=== Exercise brief ===
Copy the lines below exactly as they appear, omitting the pictures from your answer.

=== Listed records ===
★ ★ ★ ★ ★

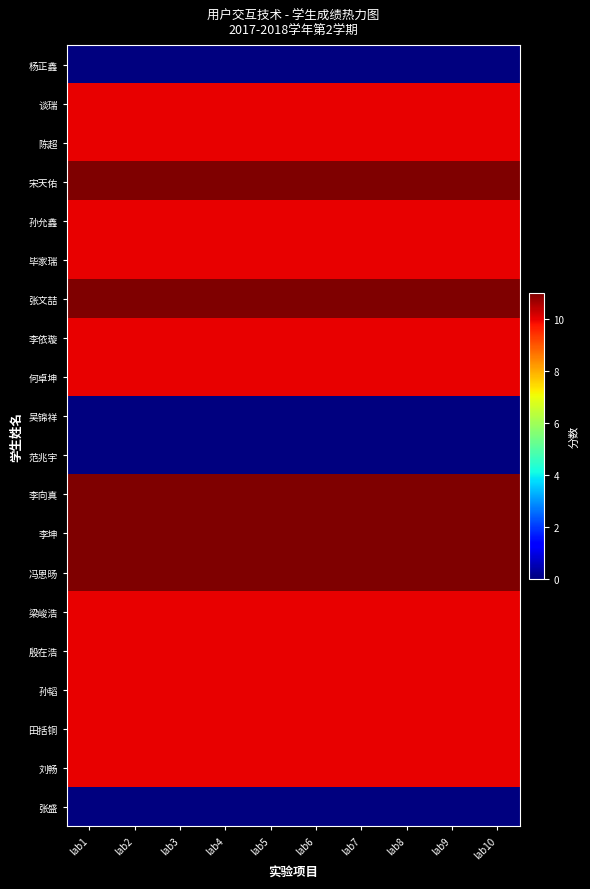

Between lab10 and lab5, which is larger?

lab10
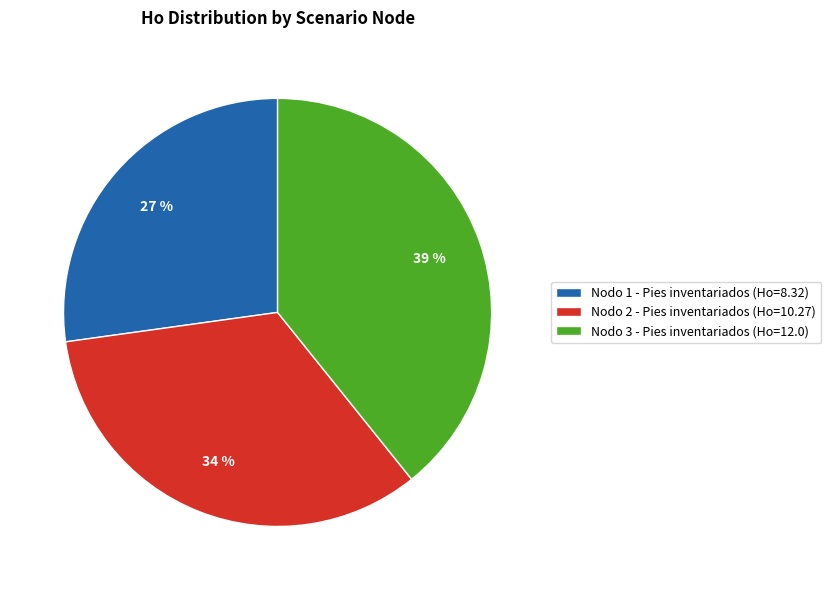

Which has a higher value, Nodo 2 - Pies inventariados or Nodo 3 - Pies inventariados?

Nodo 3 - Pies inventariados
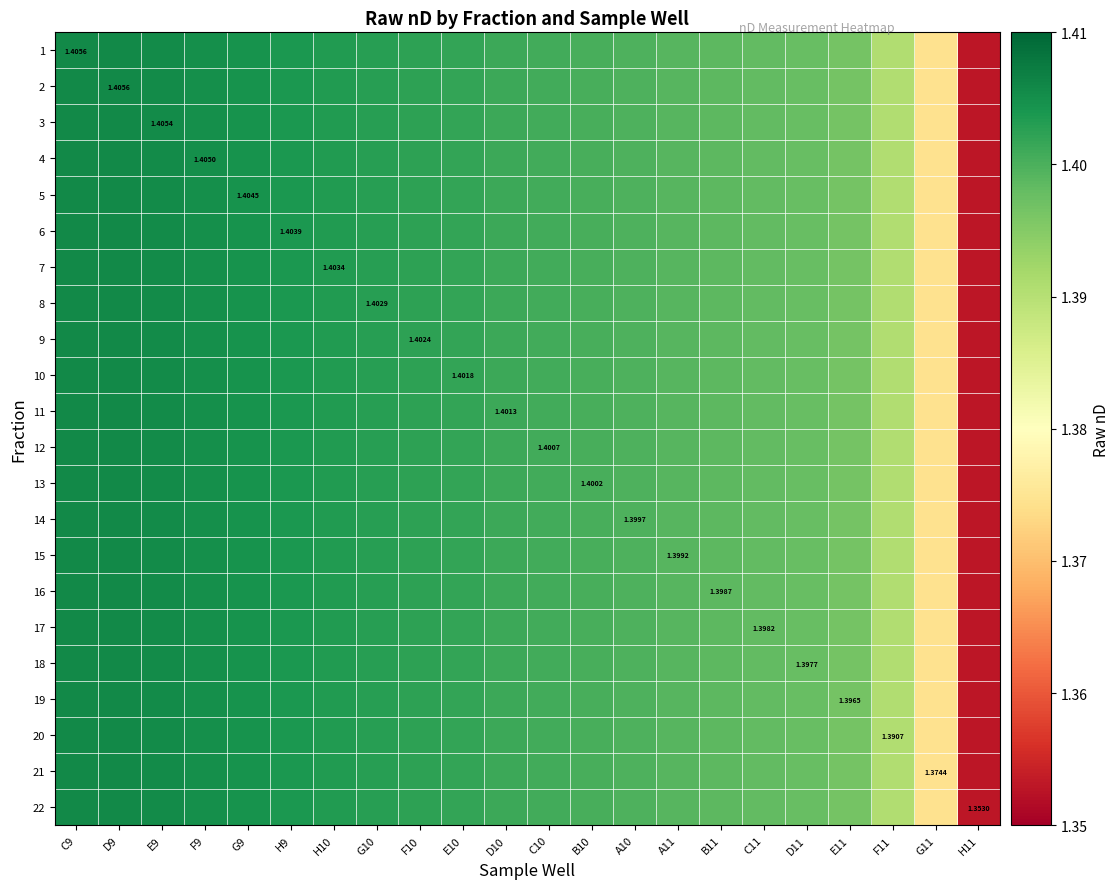

What is the greatest value displayed?

1.4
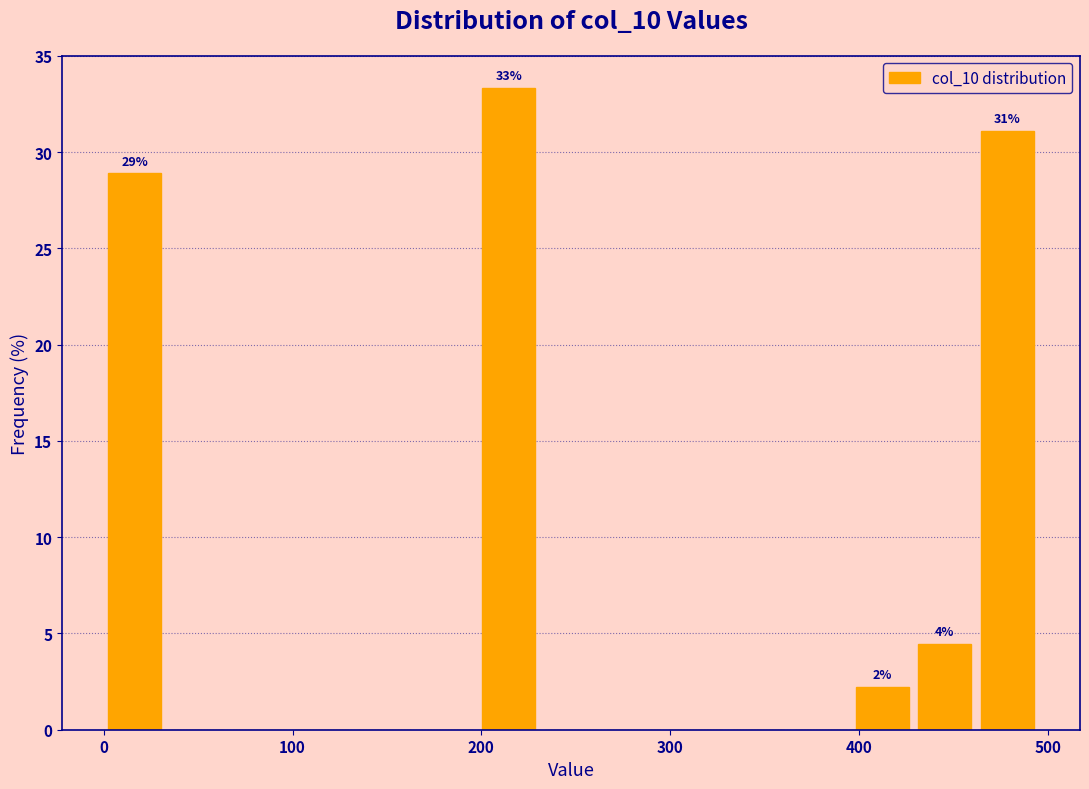

Read against the x-axis, roughly where is the centre of the tallest bar?

210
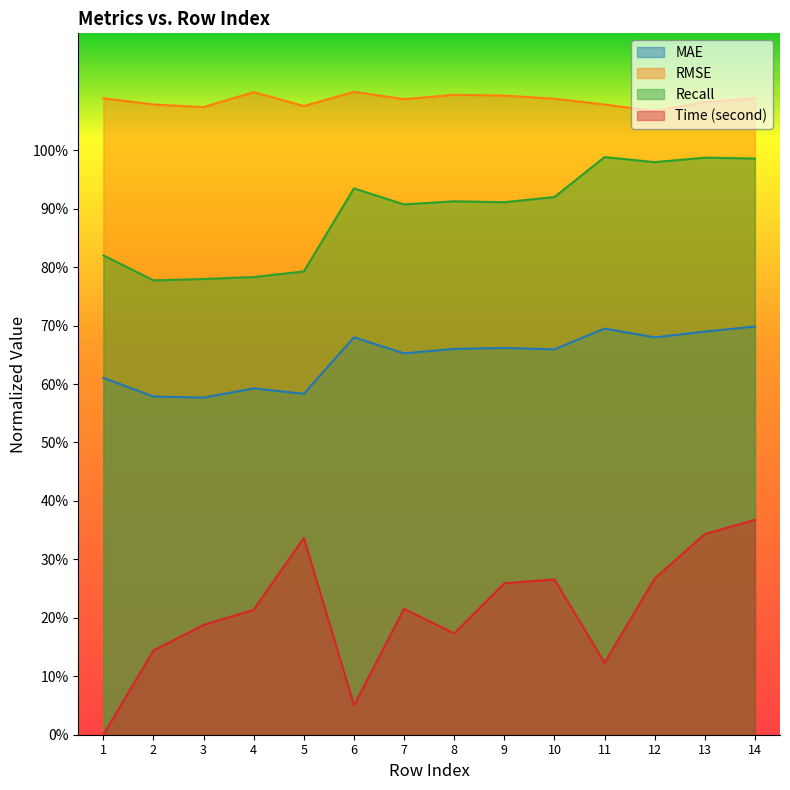

True or false: Recall has a value of 1.0 at 12.

True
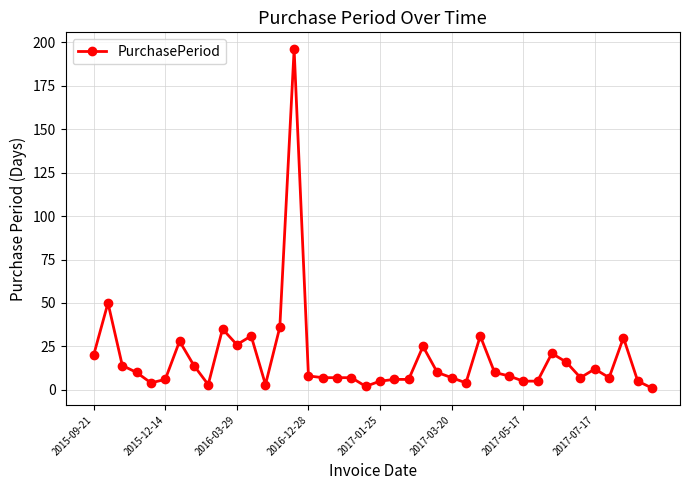

What is the maximum value shown in the chart?

196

★ ★ ★ ★ ★

=== Output of the exercise ===
Between lab10 and lab5, which is larger?

lab10

Which has a higher value, Nodo 2 - Pies inventariados or Nodo 3 - Pies inventariados?

Nodo 3 - Pies inventariados

What is the greatest value displayed?

1.4

Read against the x-axis, roughly where is the centre of the tallest bar?

210

True or false: Recall has a value of 1.0 at 12.

True

What is the maximum value shown in the chart?

196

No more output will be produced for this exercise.